* **DIRECTIONS**
Give the stretch of lines below from the one containing "How to write in English" through the one containing "リーをチェックしてみましょう。" as a JSON list of strings, one string per line. Leave out blank lines and the pictures.

* **EXERCISE DATA**

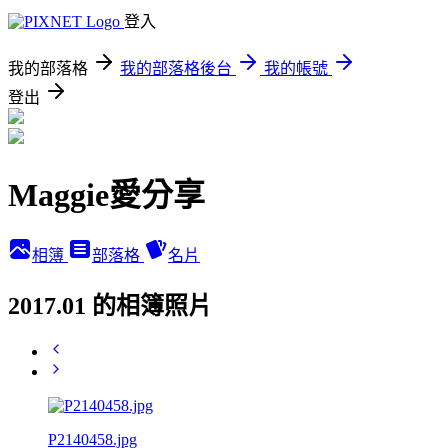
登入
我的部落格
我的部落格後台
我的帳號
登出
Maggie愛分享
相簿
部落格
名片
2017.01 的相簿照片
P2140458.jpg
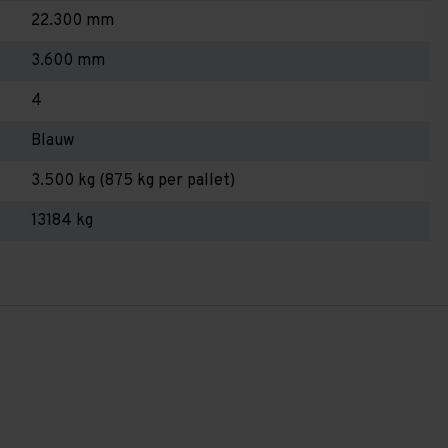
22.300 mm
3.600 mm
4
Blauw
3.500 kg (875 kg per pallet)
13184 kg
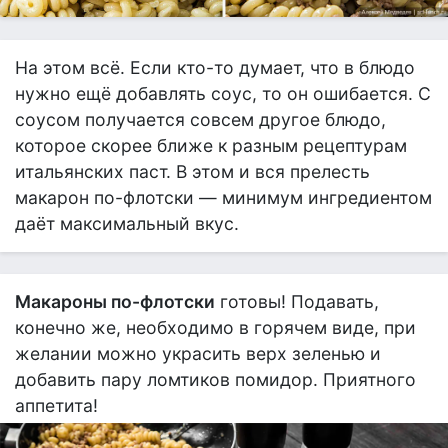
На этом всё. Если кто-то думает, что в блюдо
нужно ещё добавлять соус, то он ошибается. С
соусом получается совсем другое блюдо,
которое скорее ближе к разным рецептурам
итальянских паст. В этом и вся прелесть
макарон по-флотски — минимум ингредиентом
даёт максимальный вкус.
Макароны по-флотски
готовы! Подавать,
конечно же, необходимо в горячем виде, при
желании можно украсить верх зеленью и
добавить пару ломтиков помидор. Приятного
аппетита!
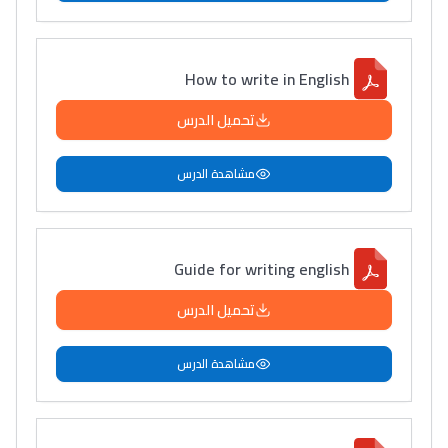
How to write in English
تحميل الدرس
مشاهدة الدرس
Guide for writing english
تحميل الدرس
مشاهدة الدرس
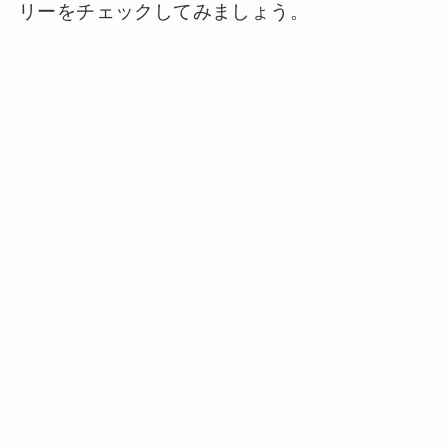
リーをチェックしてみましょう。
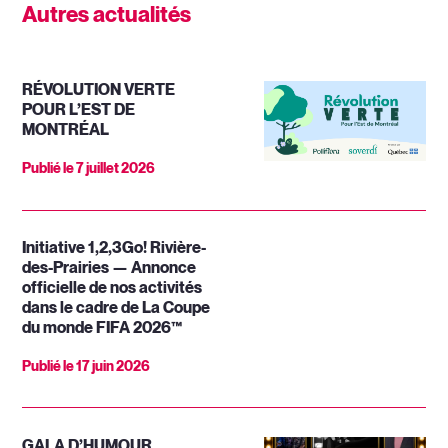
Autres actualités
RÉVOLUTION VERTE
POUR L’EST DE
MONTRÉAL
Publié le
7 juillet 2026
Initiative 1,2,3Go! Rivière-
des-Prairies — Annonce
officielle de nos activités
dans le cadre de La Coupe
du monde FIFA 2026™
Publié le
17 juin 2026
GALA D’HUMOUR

* * *

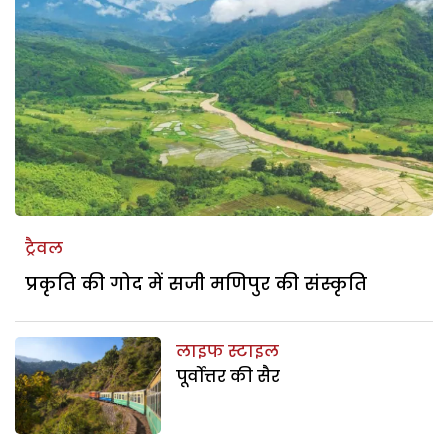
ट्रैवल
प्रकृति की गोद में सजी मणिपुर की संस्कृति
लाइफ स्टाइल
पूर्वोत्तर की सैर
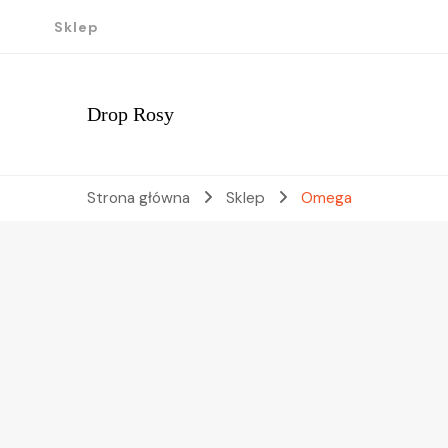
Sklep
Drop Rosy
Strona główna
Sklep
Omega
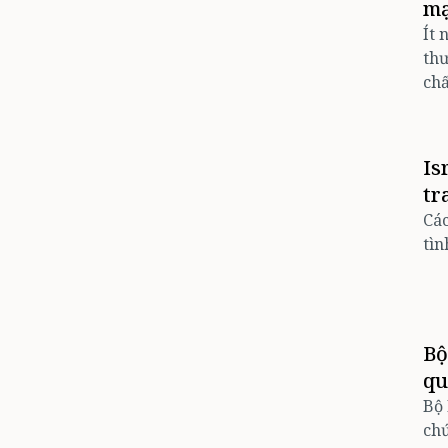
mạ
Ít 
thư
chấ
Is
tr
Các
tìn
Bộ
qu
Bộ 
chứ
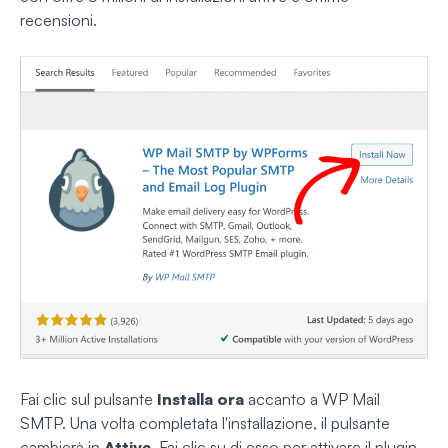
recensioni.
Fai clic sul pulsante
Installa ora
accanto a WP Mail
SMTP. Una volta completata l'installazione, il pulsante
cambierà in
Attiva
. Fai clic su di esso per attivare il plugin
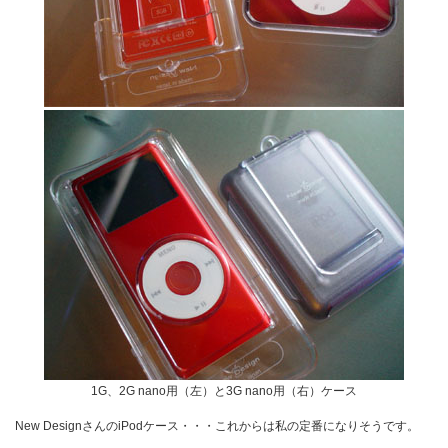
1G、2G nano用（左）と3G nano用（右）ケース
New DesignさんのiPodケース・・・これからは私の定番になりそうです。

---

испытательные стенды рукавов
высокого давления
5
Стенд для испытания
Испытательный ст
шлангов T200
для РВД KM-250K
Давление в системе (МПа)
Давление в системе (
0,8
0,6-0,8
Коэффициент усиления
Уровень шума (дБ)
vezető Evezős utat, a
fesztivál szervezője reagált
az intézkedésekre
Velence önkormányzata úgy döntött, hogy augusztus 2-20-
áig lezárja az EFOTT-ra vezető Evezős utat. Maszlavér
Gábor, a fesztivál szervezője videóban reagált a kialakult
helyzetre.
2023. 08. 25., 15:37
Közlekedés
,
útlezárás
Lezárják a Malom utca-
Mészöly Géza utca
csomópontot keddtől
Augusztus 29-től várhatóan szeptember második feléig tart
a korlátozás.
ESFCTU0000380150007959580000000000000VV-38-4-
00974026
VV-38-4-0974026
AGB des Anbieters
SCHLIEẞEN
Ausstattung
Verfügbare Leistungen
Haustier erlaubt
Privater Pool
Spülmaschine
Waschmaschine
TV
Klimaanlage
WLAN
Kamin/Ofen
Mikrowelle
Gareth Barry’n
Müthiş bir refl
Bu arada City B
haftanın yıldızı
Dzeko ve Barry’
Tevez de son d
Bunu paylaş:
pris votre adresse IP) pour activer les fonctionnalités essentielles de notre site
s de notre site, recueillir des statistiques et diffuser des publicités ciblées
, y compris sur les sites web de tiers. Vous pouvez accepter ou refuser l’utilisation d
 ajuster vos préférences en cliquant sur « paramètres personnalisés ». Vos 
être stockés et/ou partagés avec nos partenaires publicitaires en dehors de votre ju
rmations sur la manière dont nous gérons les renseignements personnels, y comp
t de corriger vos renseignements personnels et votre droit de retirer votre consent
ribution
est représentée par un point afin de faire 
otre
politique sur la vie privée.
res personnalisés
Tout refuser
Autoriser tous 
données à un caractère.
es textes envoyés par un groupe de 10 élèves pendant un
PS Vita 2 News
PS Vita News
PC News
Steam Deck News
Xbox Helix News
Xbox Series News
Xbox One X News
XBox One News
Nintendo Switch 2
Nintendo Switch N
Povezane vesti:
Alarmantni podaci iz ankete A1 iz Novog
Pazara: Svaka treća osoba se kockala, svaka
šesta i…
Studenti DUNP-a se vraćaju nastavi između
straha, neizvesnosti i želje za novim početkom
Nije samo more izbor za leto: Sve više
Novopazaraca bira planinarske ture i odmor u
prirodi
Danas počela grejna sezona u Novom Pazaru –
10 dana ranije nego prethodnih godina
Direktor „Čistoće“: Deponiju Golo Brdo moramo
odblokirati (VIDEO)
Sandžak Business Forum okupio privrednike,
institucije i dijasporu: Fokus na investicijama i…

* **REPLY TO THE TASK**
[
  "How to write in English",
  "تحميل الدرس",
  "مشاهدة الدرس",
  "Guide for writing english",
  "تحميل الدرس",
  "مشاهدة الدرس",
  "リーをチェックしてみましょう。"
]